**SOURCE DOCUMENT**

PRF-based MACs use a PRF \(\varPhi :\mathsf {K}\times \mathsf {M}\rightarrow \mathsf {T}\) to define the tagging algorithm. The verification algorithm outputs 1 if \(\varPhi _k(m) = t\), and 0 otherwise. As shown by the following theorem, the insecurity of a PRF-based MAC can be reduced to the insecurity of the PRF, allowing us to focus on \(\varPhi \).

Theorem 1

([2]). Let \(\alpha \) denote the advantage of adversary A in breaking a PRF-based MAC with underlying PRF \(\varPhi \). Say that A makes q tagging queries and v verification queries. Then there exists a PRF-adversary B making \(q+v\) PRF queries such that

$$\begin{aligned} \alpha \le \frac{v}{\left|\mathsf {T}\right|} + \beta \,, \end{aligned}$$
(8)

**SET PROBLEM 1**
In the PRF-based MAC passage, the insecurity of a PRF-based MAC can be reduced to the insecurity of what?
**SET PROBLEM 2**
From the PRF-based MAC passage, extract the text from "PRF-based MACs use" up to and including "on \(\varPhi \).".

(Spatial questions about scenes)
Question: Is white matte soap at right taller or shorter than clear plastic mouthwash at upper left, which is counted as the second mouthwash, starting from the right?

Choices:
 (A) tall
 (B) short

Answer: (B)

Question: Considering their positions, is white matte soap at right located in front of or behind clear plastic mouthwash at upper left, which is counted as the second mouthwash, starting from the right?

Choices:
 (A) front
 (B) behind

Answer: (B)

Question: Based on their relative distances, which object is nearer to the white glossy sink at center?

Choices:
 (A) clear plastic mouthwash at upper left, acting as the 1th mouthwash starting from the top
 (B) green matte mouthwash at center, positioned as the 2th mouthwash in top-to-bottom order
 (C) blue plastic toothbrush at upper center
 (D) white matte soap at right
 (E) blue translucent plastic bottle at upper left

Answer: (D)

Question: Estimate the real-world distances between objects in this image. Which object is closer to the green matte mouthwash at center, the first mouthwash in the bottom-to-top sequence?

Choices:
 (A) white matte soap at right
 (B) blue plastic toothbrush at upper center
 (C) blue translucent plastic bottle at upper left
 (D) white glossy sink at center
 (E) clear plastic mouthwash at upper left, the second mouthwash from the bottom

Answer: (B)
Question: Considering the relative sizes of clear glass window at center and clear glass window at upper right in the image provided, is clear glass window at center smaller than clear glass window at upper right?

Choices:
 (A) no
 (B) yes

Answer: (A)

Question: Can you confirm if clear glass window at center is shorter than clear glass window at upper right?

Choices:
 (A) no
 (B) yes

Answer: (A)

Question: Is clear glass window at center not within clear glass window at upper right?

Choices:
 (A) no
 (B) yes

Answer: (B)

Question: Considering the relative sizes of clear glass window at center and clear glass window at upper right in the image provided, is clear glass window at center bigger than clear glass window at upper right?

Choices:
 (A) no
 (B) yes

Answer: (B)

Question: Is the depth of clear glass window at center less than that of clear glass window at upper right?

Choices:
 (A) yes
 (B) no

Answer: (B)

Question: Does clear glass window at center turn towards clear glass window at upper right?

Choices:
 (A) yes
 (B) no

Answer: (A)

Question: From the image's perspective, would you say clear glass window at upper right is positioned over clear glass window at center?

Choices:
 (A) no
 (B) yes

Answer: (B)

**RESULT 1**
The insecurity of the PRF.

**RESULT 2**
PRF-based MACs use a PRF \(\varPhi :\mathsf {K}\times \mathsf {M}\rightarrow \mathsf {T}\) to define the tagging algorithm. The verification algorithm outputs 1 if \(\varPhi _k(m) = t\), and 0 otherwise. As shown by the following theorem, the insecurity of a PRF-based MAC can be reduced to the insecurity of the PRF, allowing us to focus on \(\varPhi \).